── EXTRAIT DU TEXTE ──

Comprendre le retrait des troupes russes de Syrie

Le retrait russe. Un coup d’avance pour Poutine sur l’échiquier syrien

Le secrétaire général de l’Otan, M.Jens Stoltenberg, a déclaré le 2 février qu’il approuvait la proposition du secrétaire d’État à la Défense Ashton Carter de multiplier par quatre les troupes et les armements américains en Europe pour lutter contre l’agression russe.

On aura tout dit de la tentation tsariste de Poutine qui veut faire retrouver à la Russie l’aura de Pierre le Grand. Pourquoi pas?

Cependant, dans la réalité Poutine ne fait que se défendre, et défendre ses intérêts. Contre la tentation d’empire américain au nom d’une Destinée manifeste.

Pourtant, d’après le Réseau Voltaire, la revue allemande Focus a pu consulter un rapport secret de l’Otan sur l’opération militaire russe en Syrie. Selon ce document, les avions russes, quoique moins nombreux que ceux de la Coalition occidentale, ont de meilleurs résultats. Ceci s’expliquerait à la fois par la supériorité technologique du Sukhoï Su-35 et par la qualité et la quantité du renseignement réuni par l’Armée arabe syrienne. De nombreux rapports soulignent, depuis cinq mois, la supériorité des armées russes sur celles de l’Otan en matière de guerre conventionnelle. Il n’y a plus que David Cameron et François Hollande pour affirmer que «l’Otan demeure l’alliance militaire la plus forte dans le monde». (1)

───

* TRAVAIL DEMANDÉ
Restituez en entier, sans la moindre modification, le texte sur le retrait des troupes russes de Syrie. Le matériel ci-dessous n'a aucun lien avec le texte sur le retrait russe de Syrie.

── DONNÉES FOURNIES ──

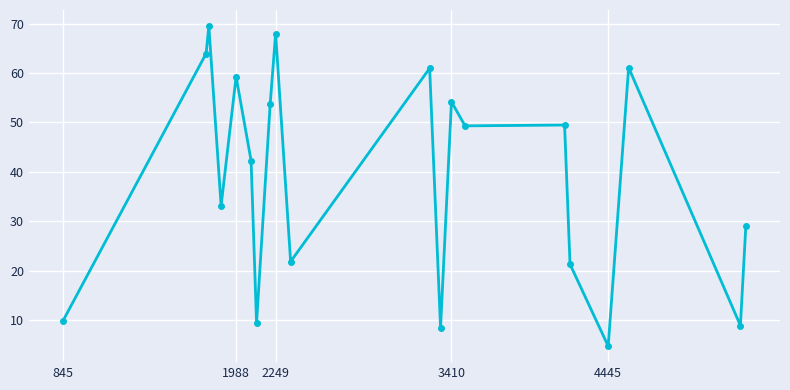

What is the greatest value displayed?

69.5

───
── DONNÉES FOURNIES ──

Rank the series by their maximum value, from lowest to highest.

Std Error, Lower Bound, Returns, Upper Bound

───

* RÉSULTAT
Comprendre le retrait des troupes russes de Syrie

Le retrait russe. Un coup d’avance pour Poutine sur l’échiquier syrien

Le secrétaire général de l’Otan, M.Jens Stoltenberg, a déclaré le 2 février qu’il approuvait la proposition du secrétaire d’État à la Défense Ashton Carter de multiplier par quatre les troupes et les armements américains en Europe pour lutter contre l’agression russe.

On aura tout dit de la tentation tsariste de Poutine qui veut faire retrouver à la Russie l’aura de Pierre le Grand. Pourquoi pas?

Cependant, dans la réalité Poutine ne fait que se défendre, et défendre ses intérêts. Contre la tentation d’empire américain au nom d’une Destinée manifeste.

Pourtant, d’après le Réseau Voltaire, la revue allemande Focus a pu consulter un rapport secret de l’Otan sur l’opération militaire russe en Syrie. Selon ce document, les avions russes, quoique moins nombreux que ceux de la Coalition occidentale, ont de meilleurs résultats. Ceci s’expliquerait à la fois par la supériorité technologique du Sukhoï Su-35 et par la qualité et la quantité du renseignement réuni par l’Armée arabe syrienne. De nombreux rapports soulignent, depuis cinq mois, la supériorité des armées russes sur celles de l’Otan en matière de guerre conventionnelle. Il n’y a plus que David Cameron et François Hollande pour affirmer que «l’Otan demeure l’alliance militaire la plus forte dans le monde». (1)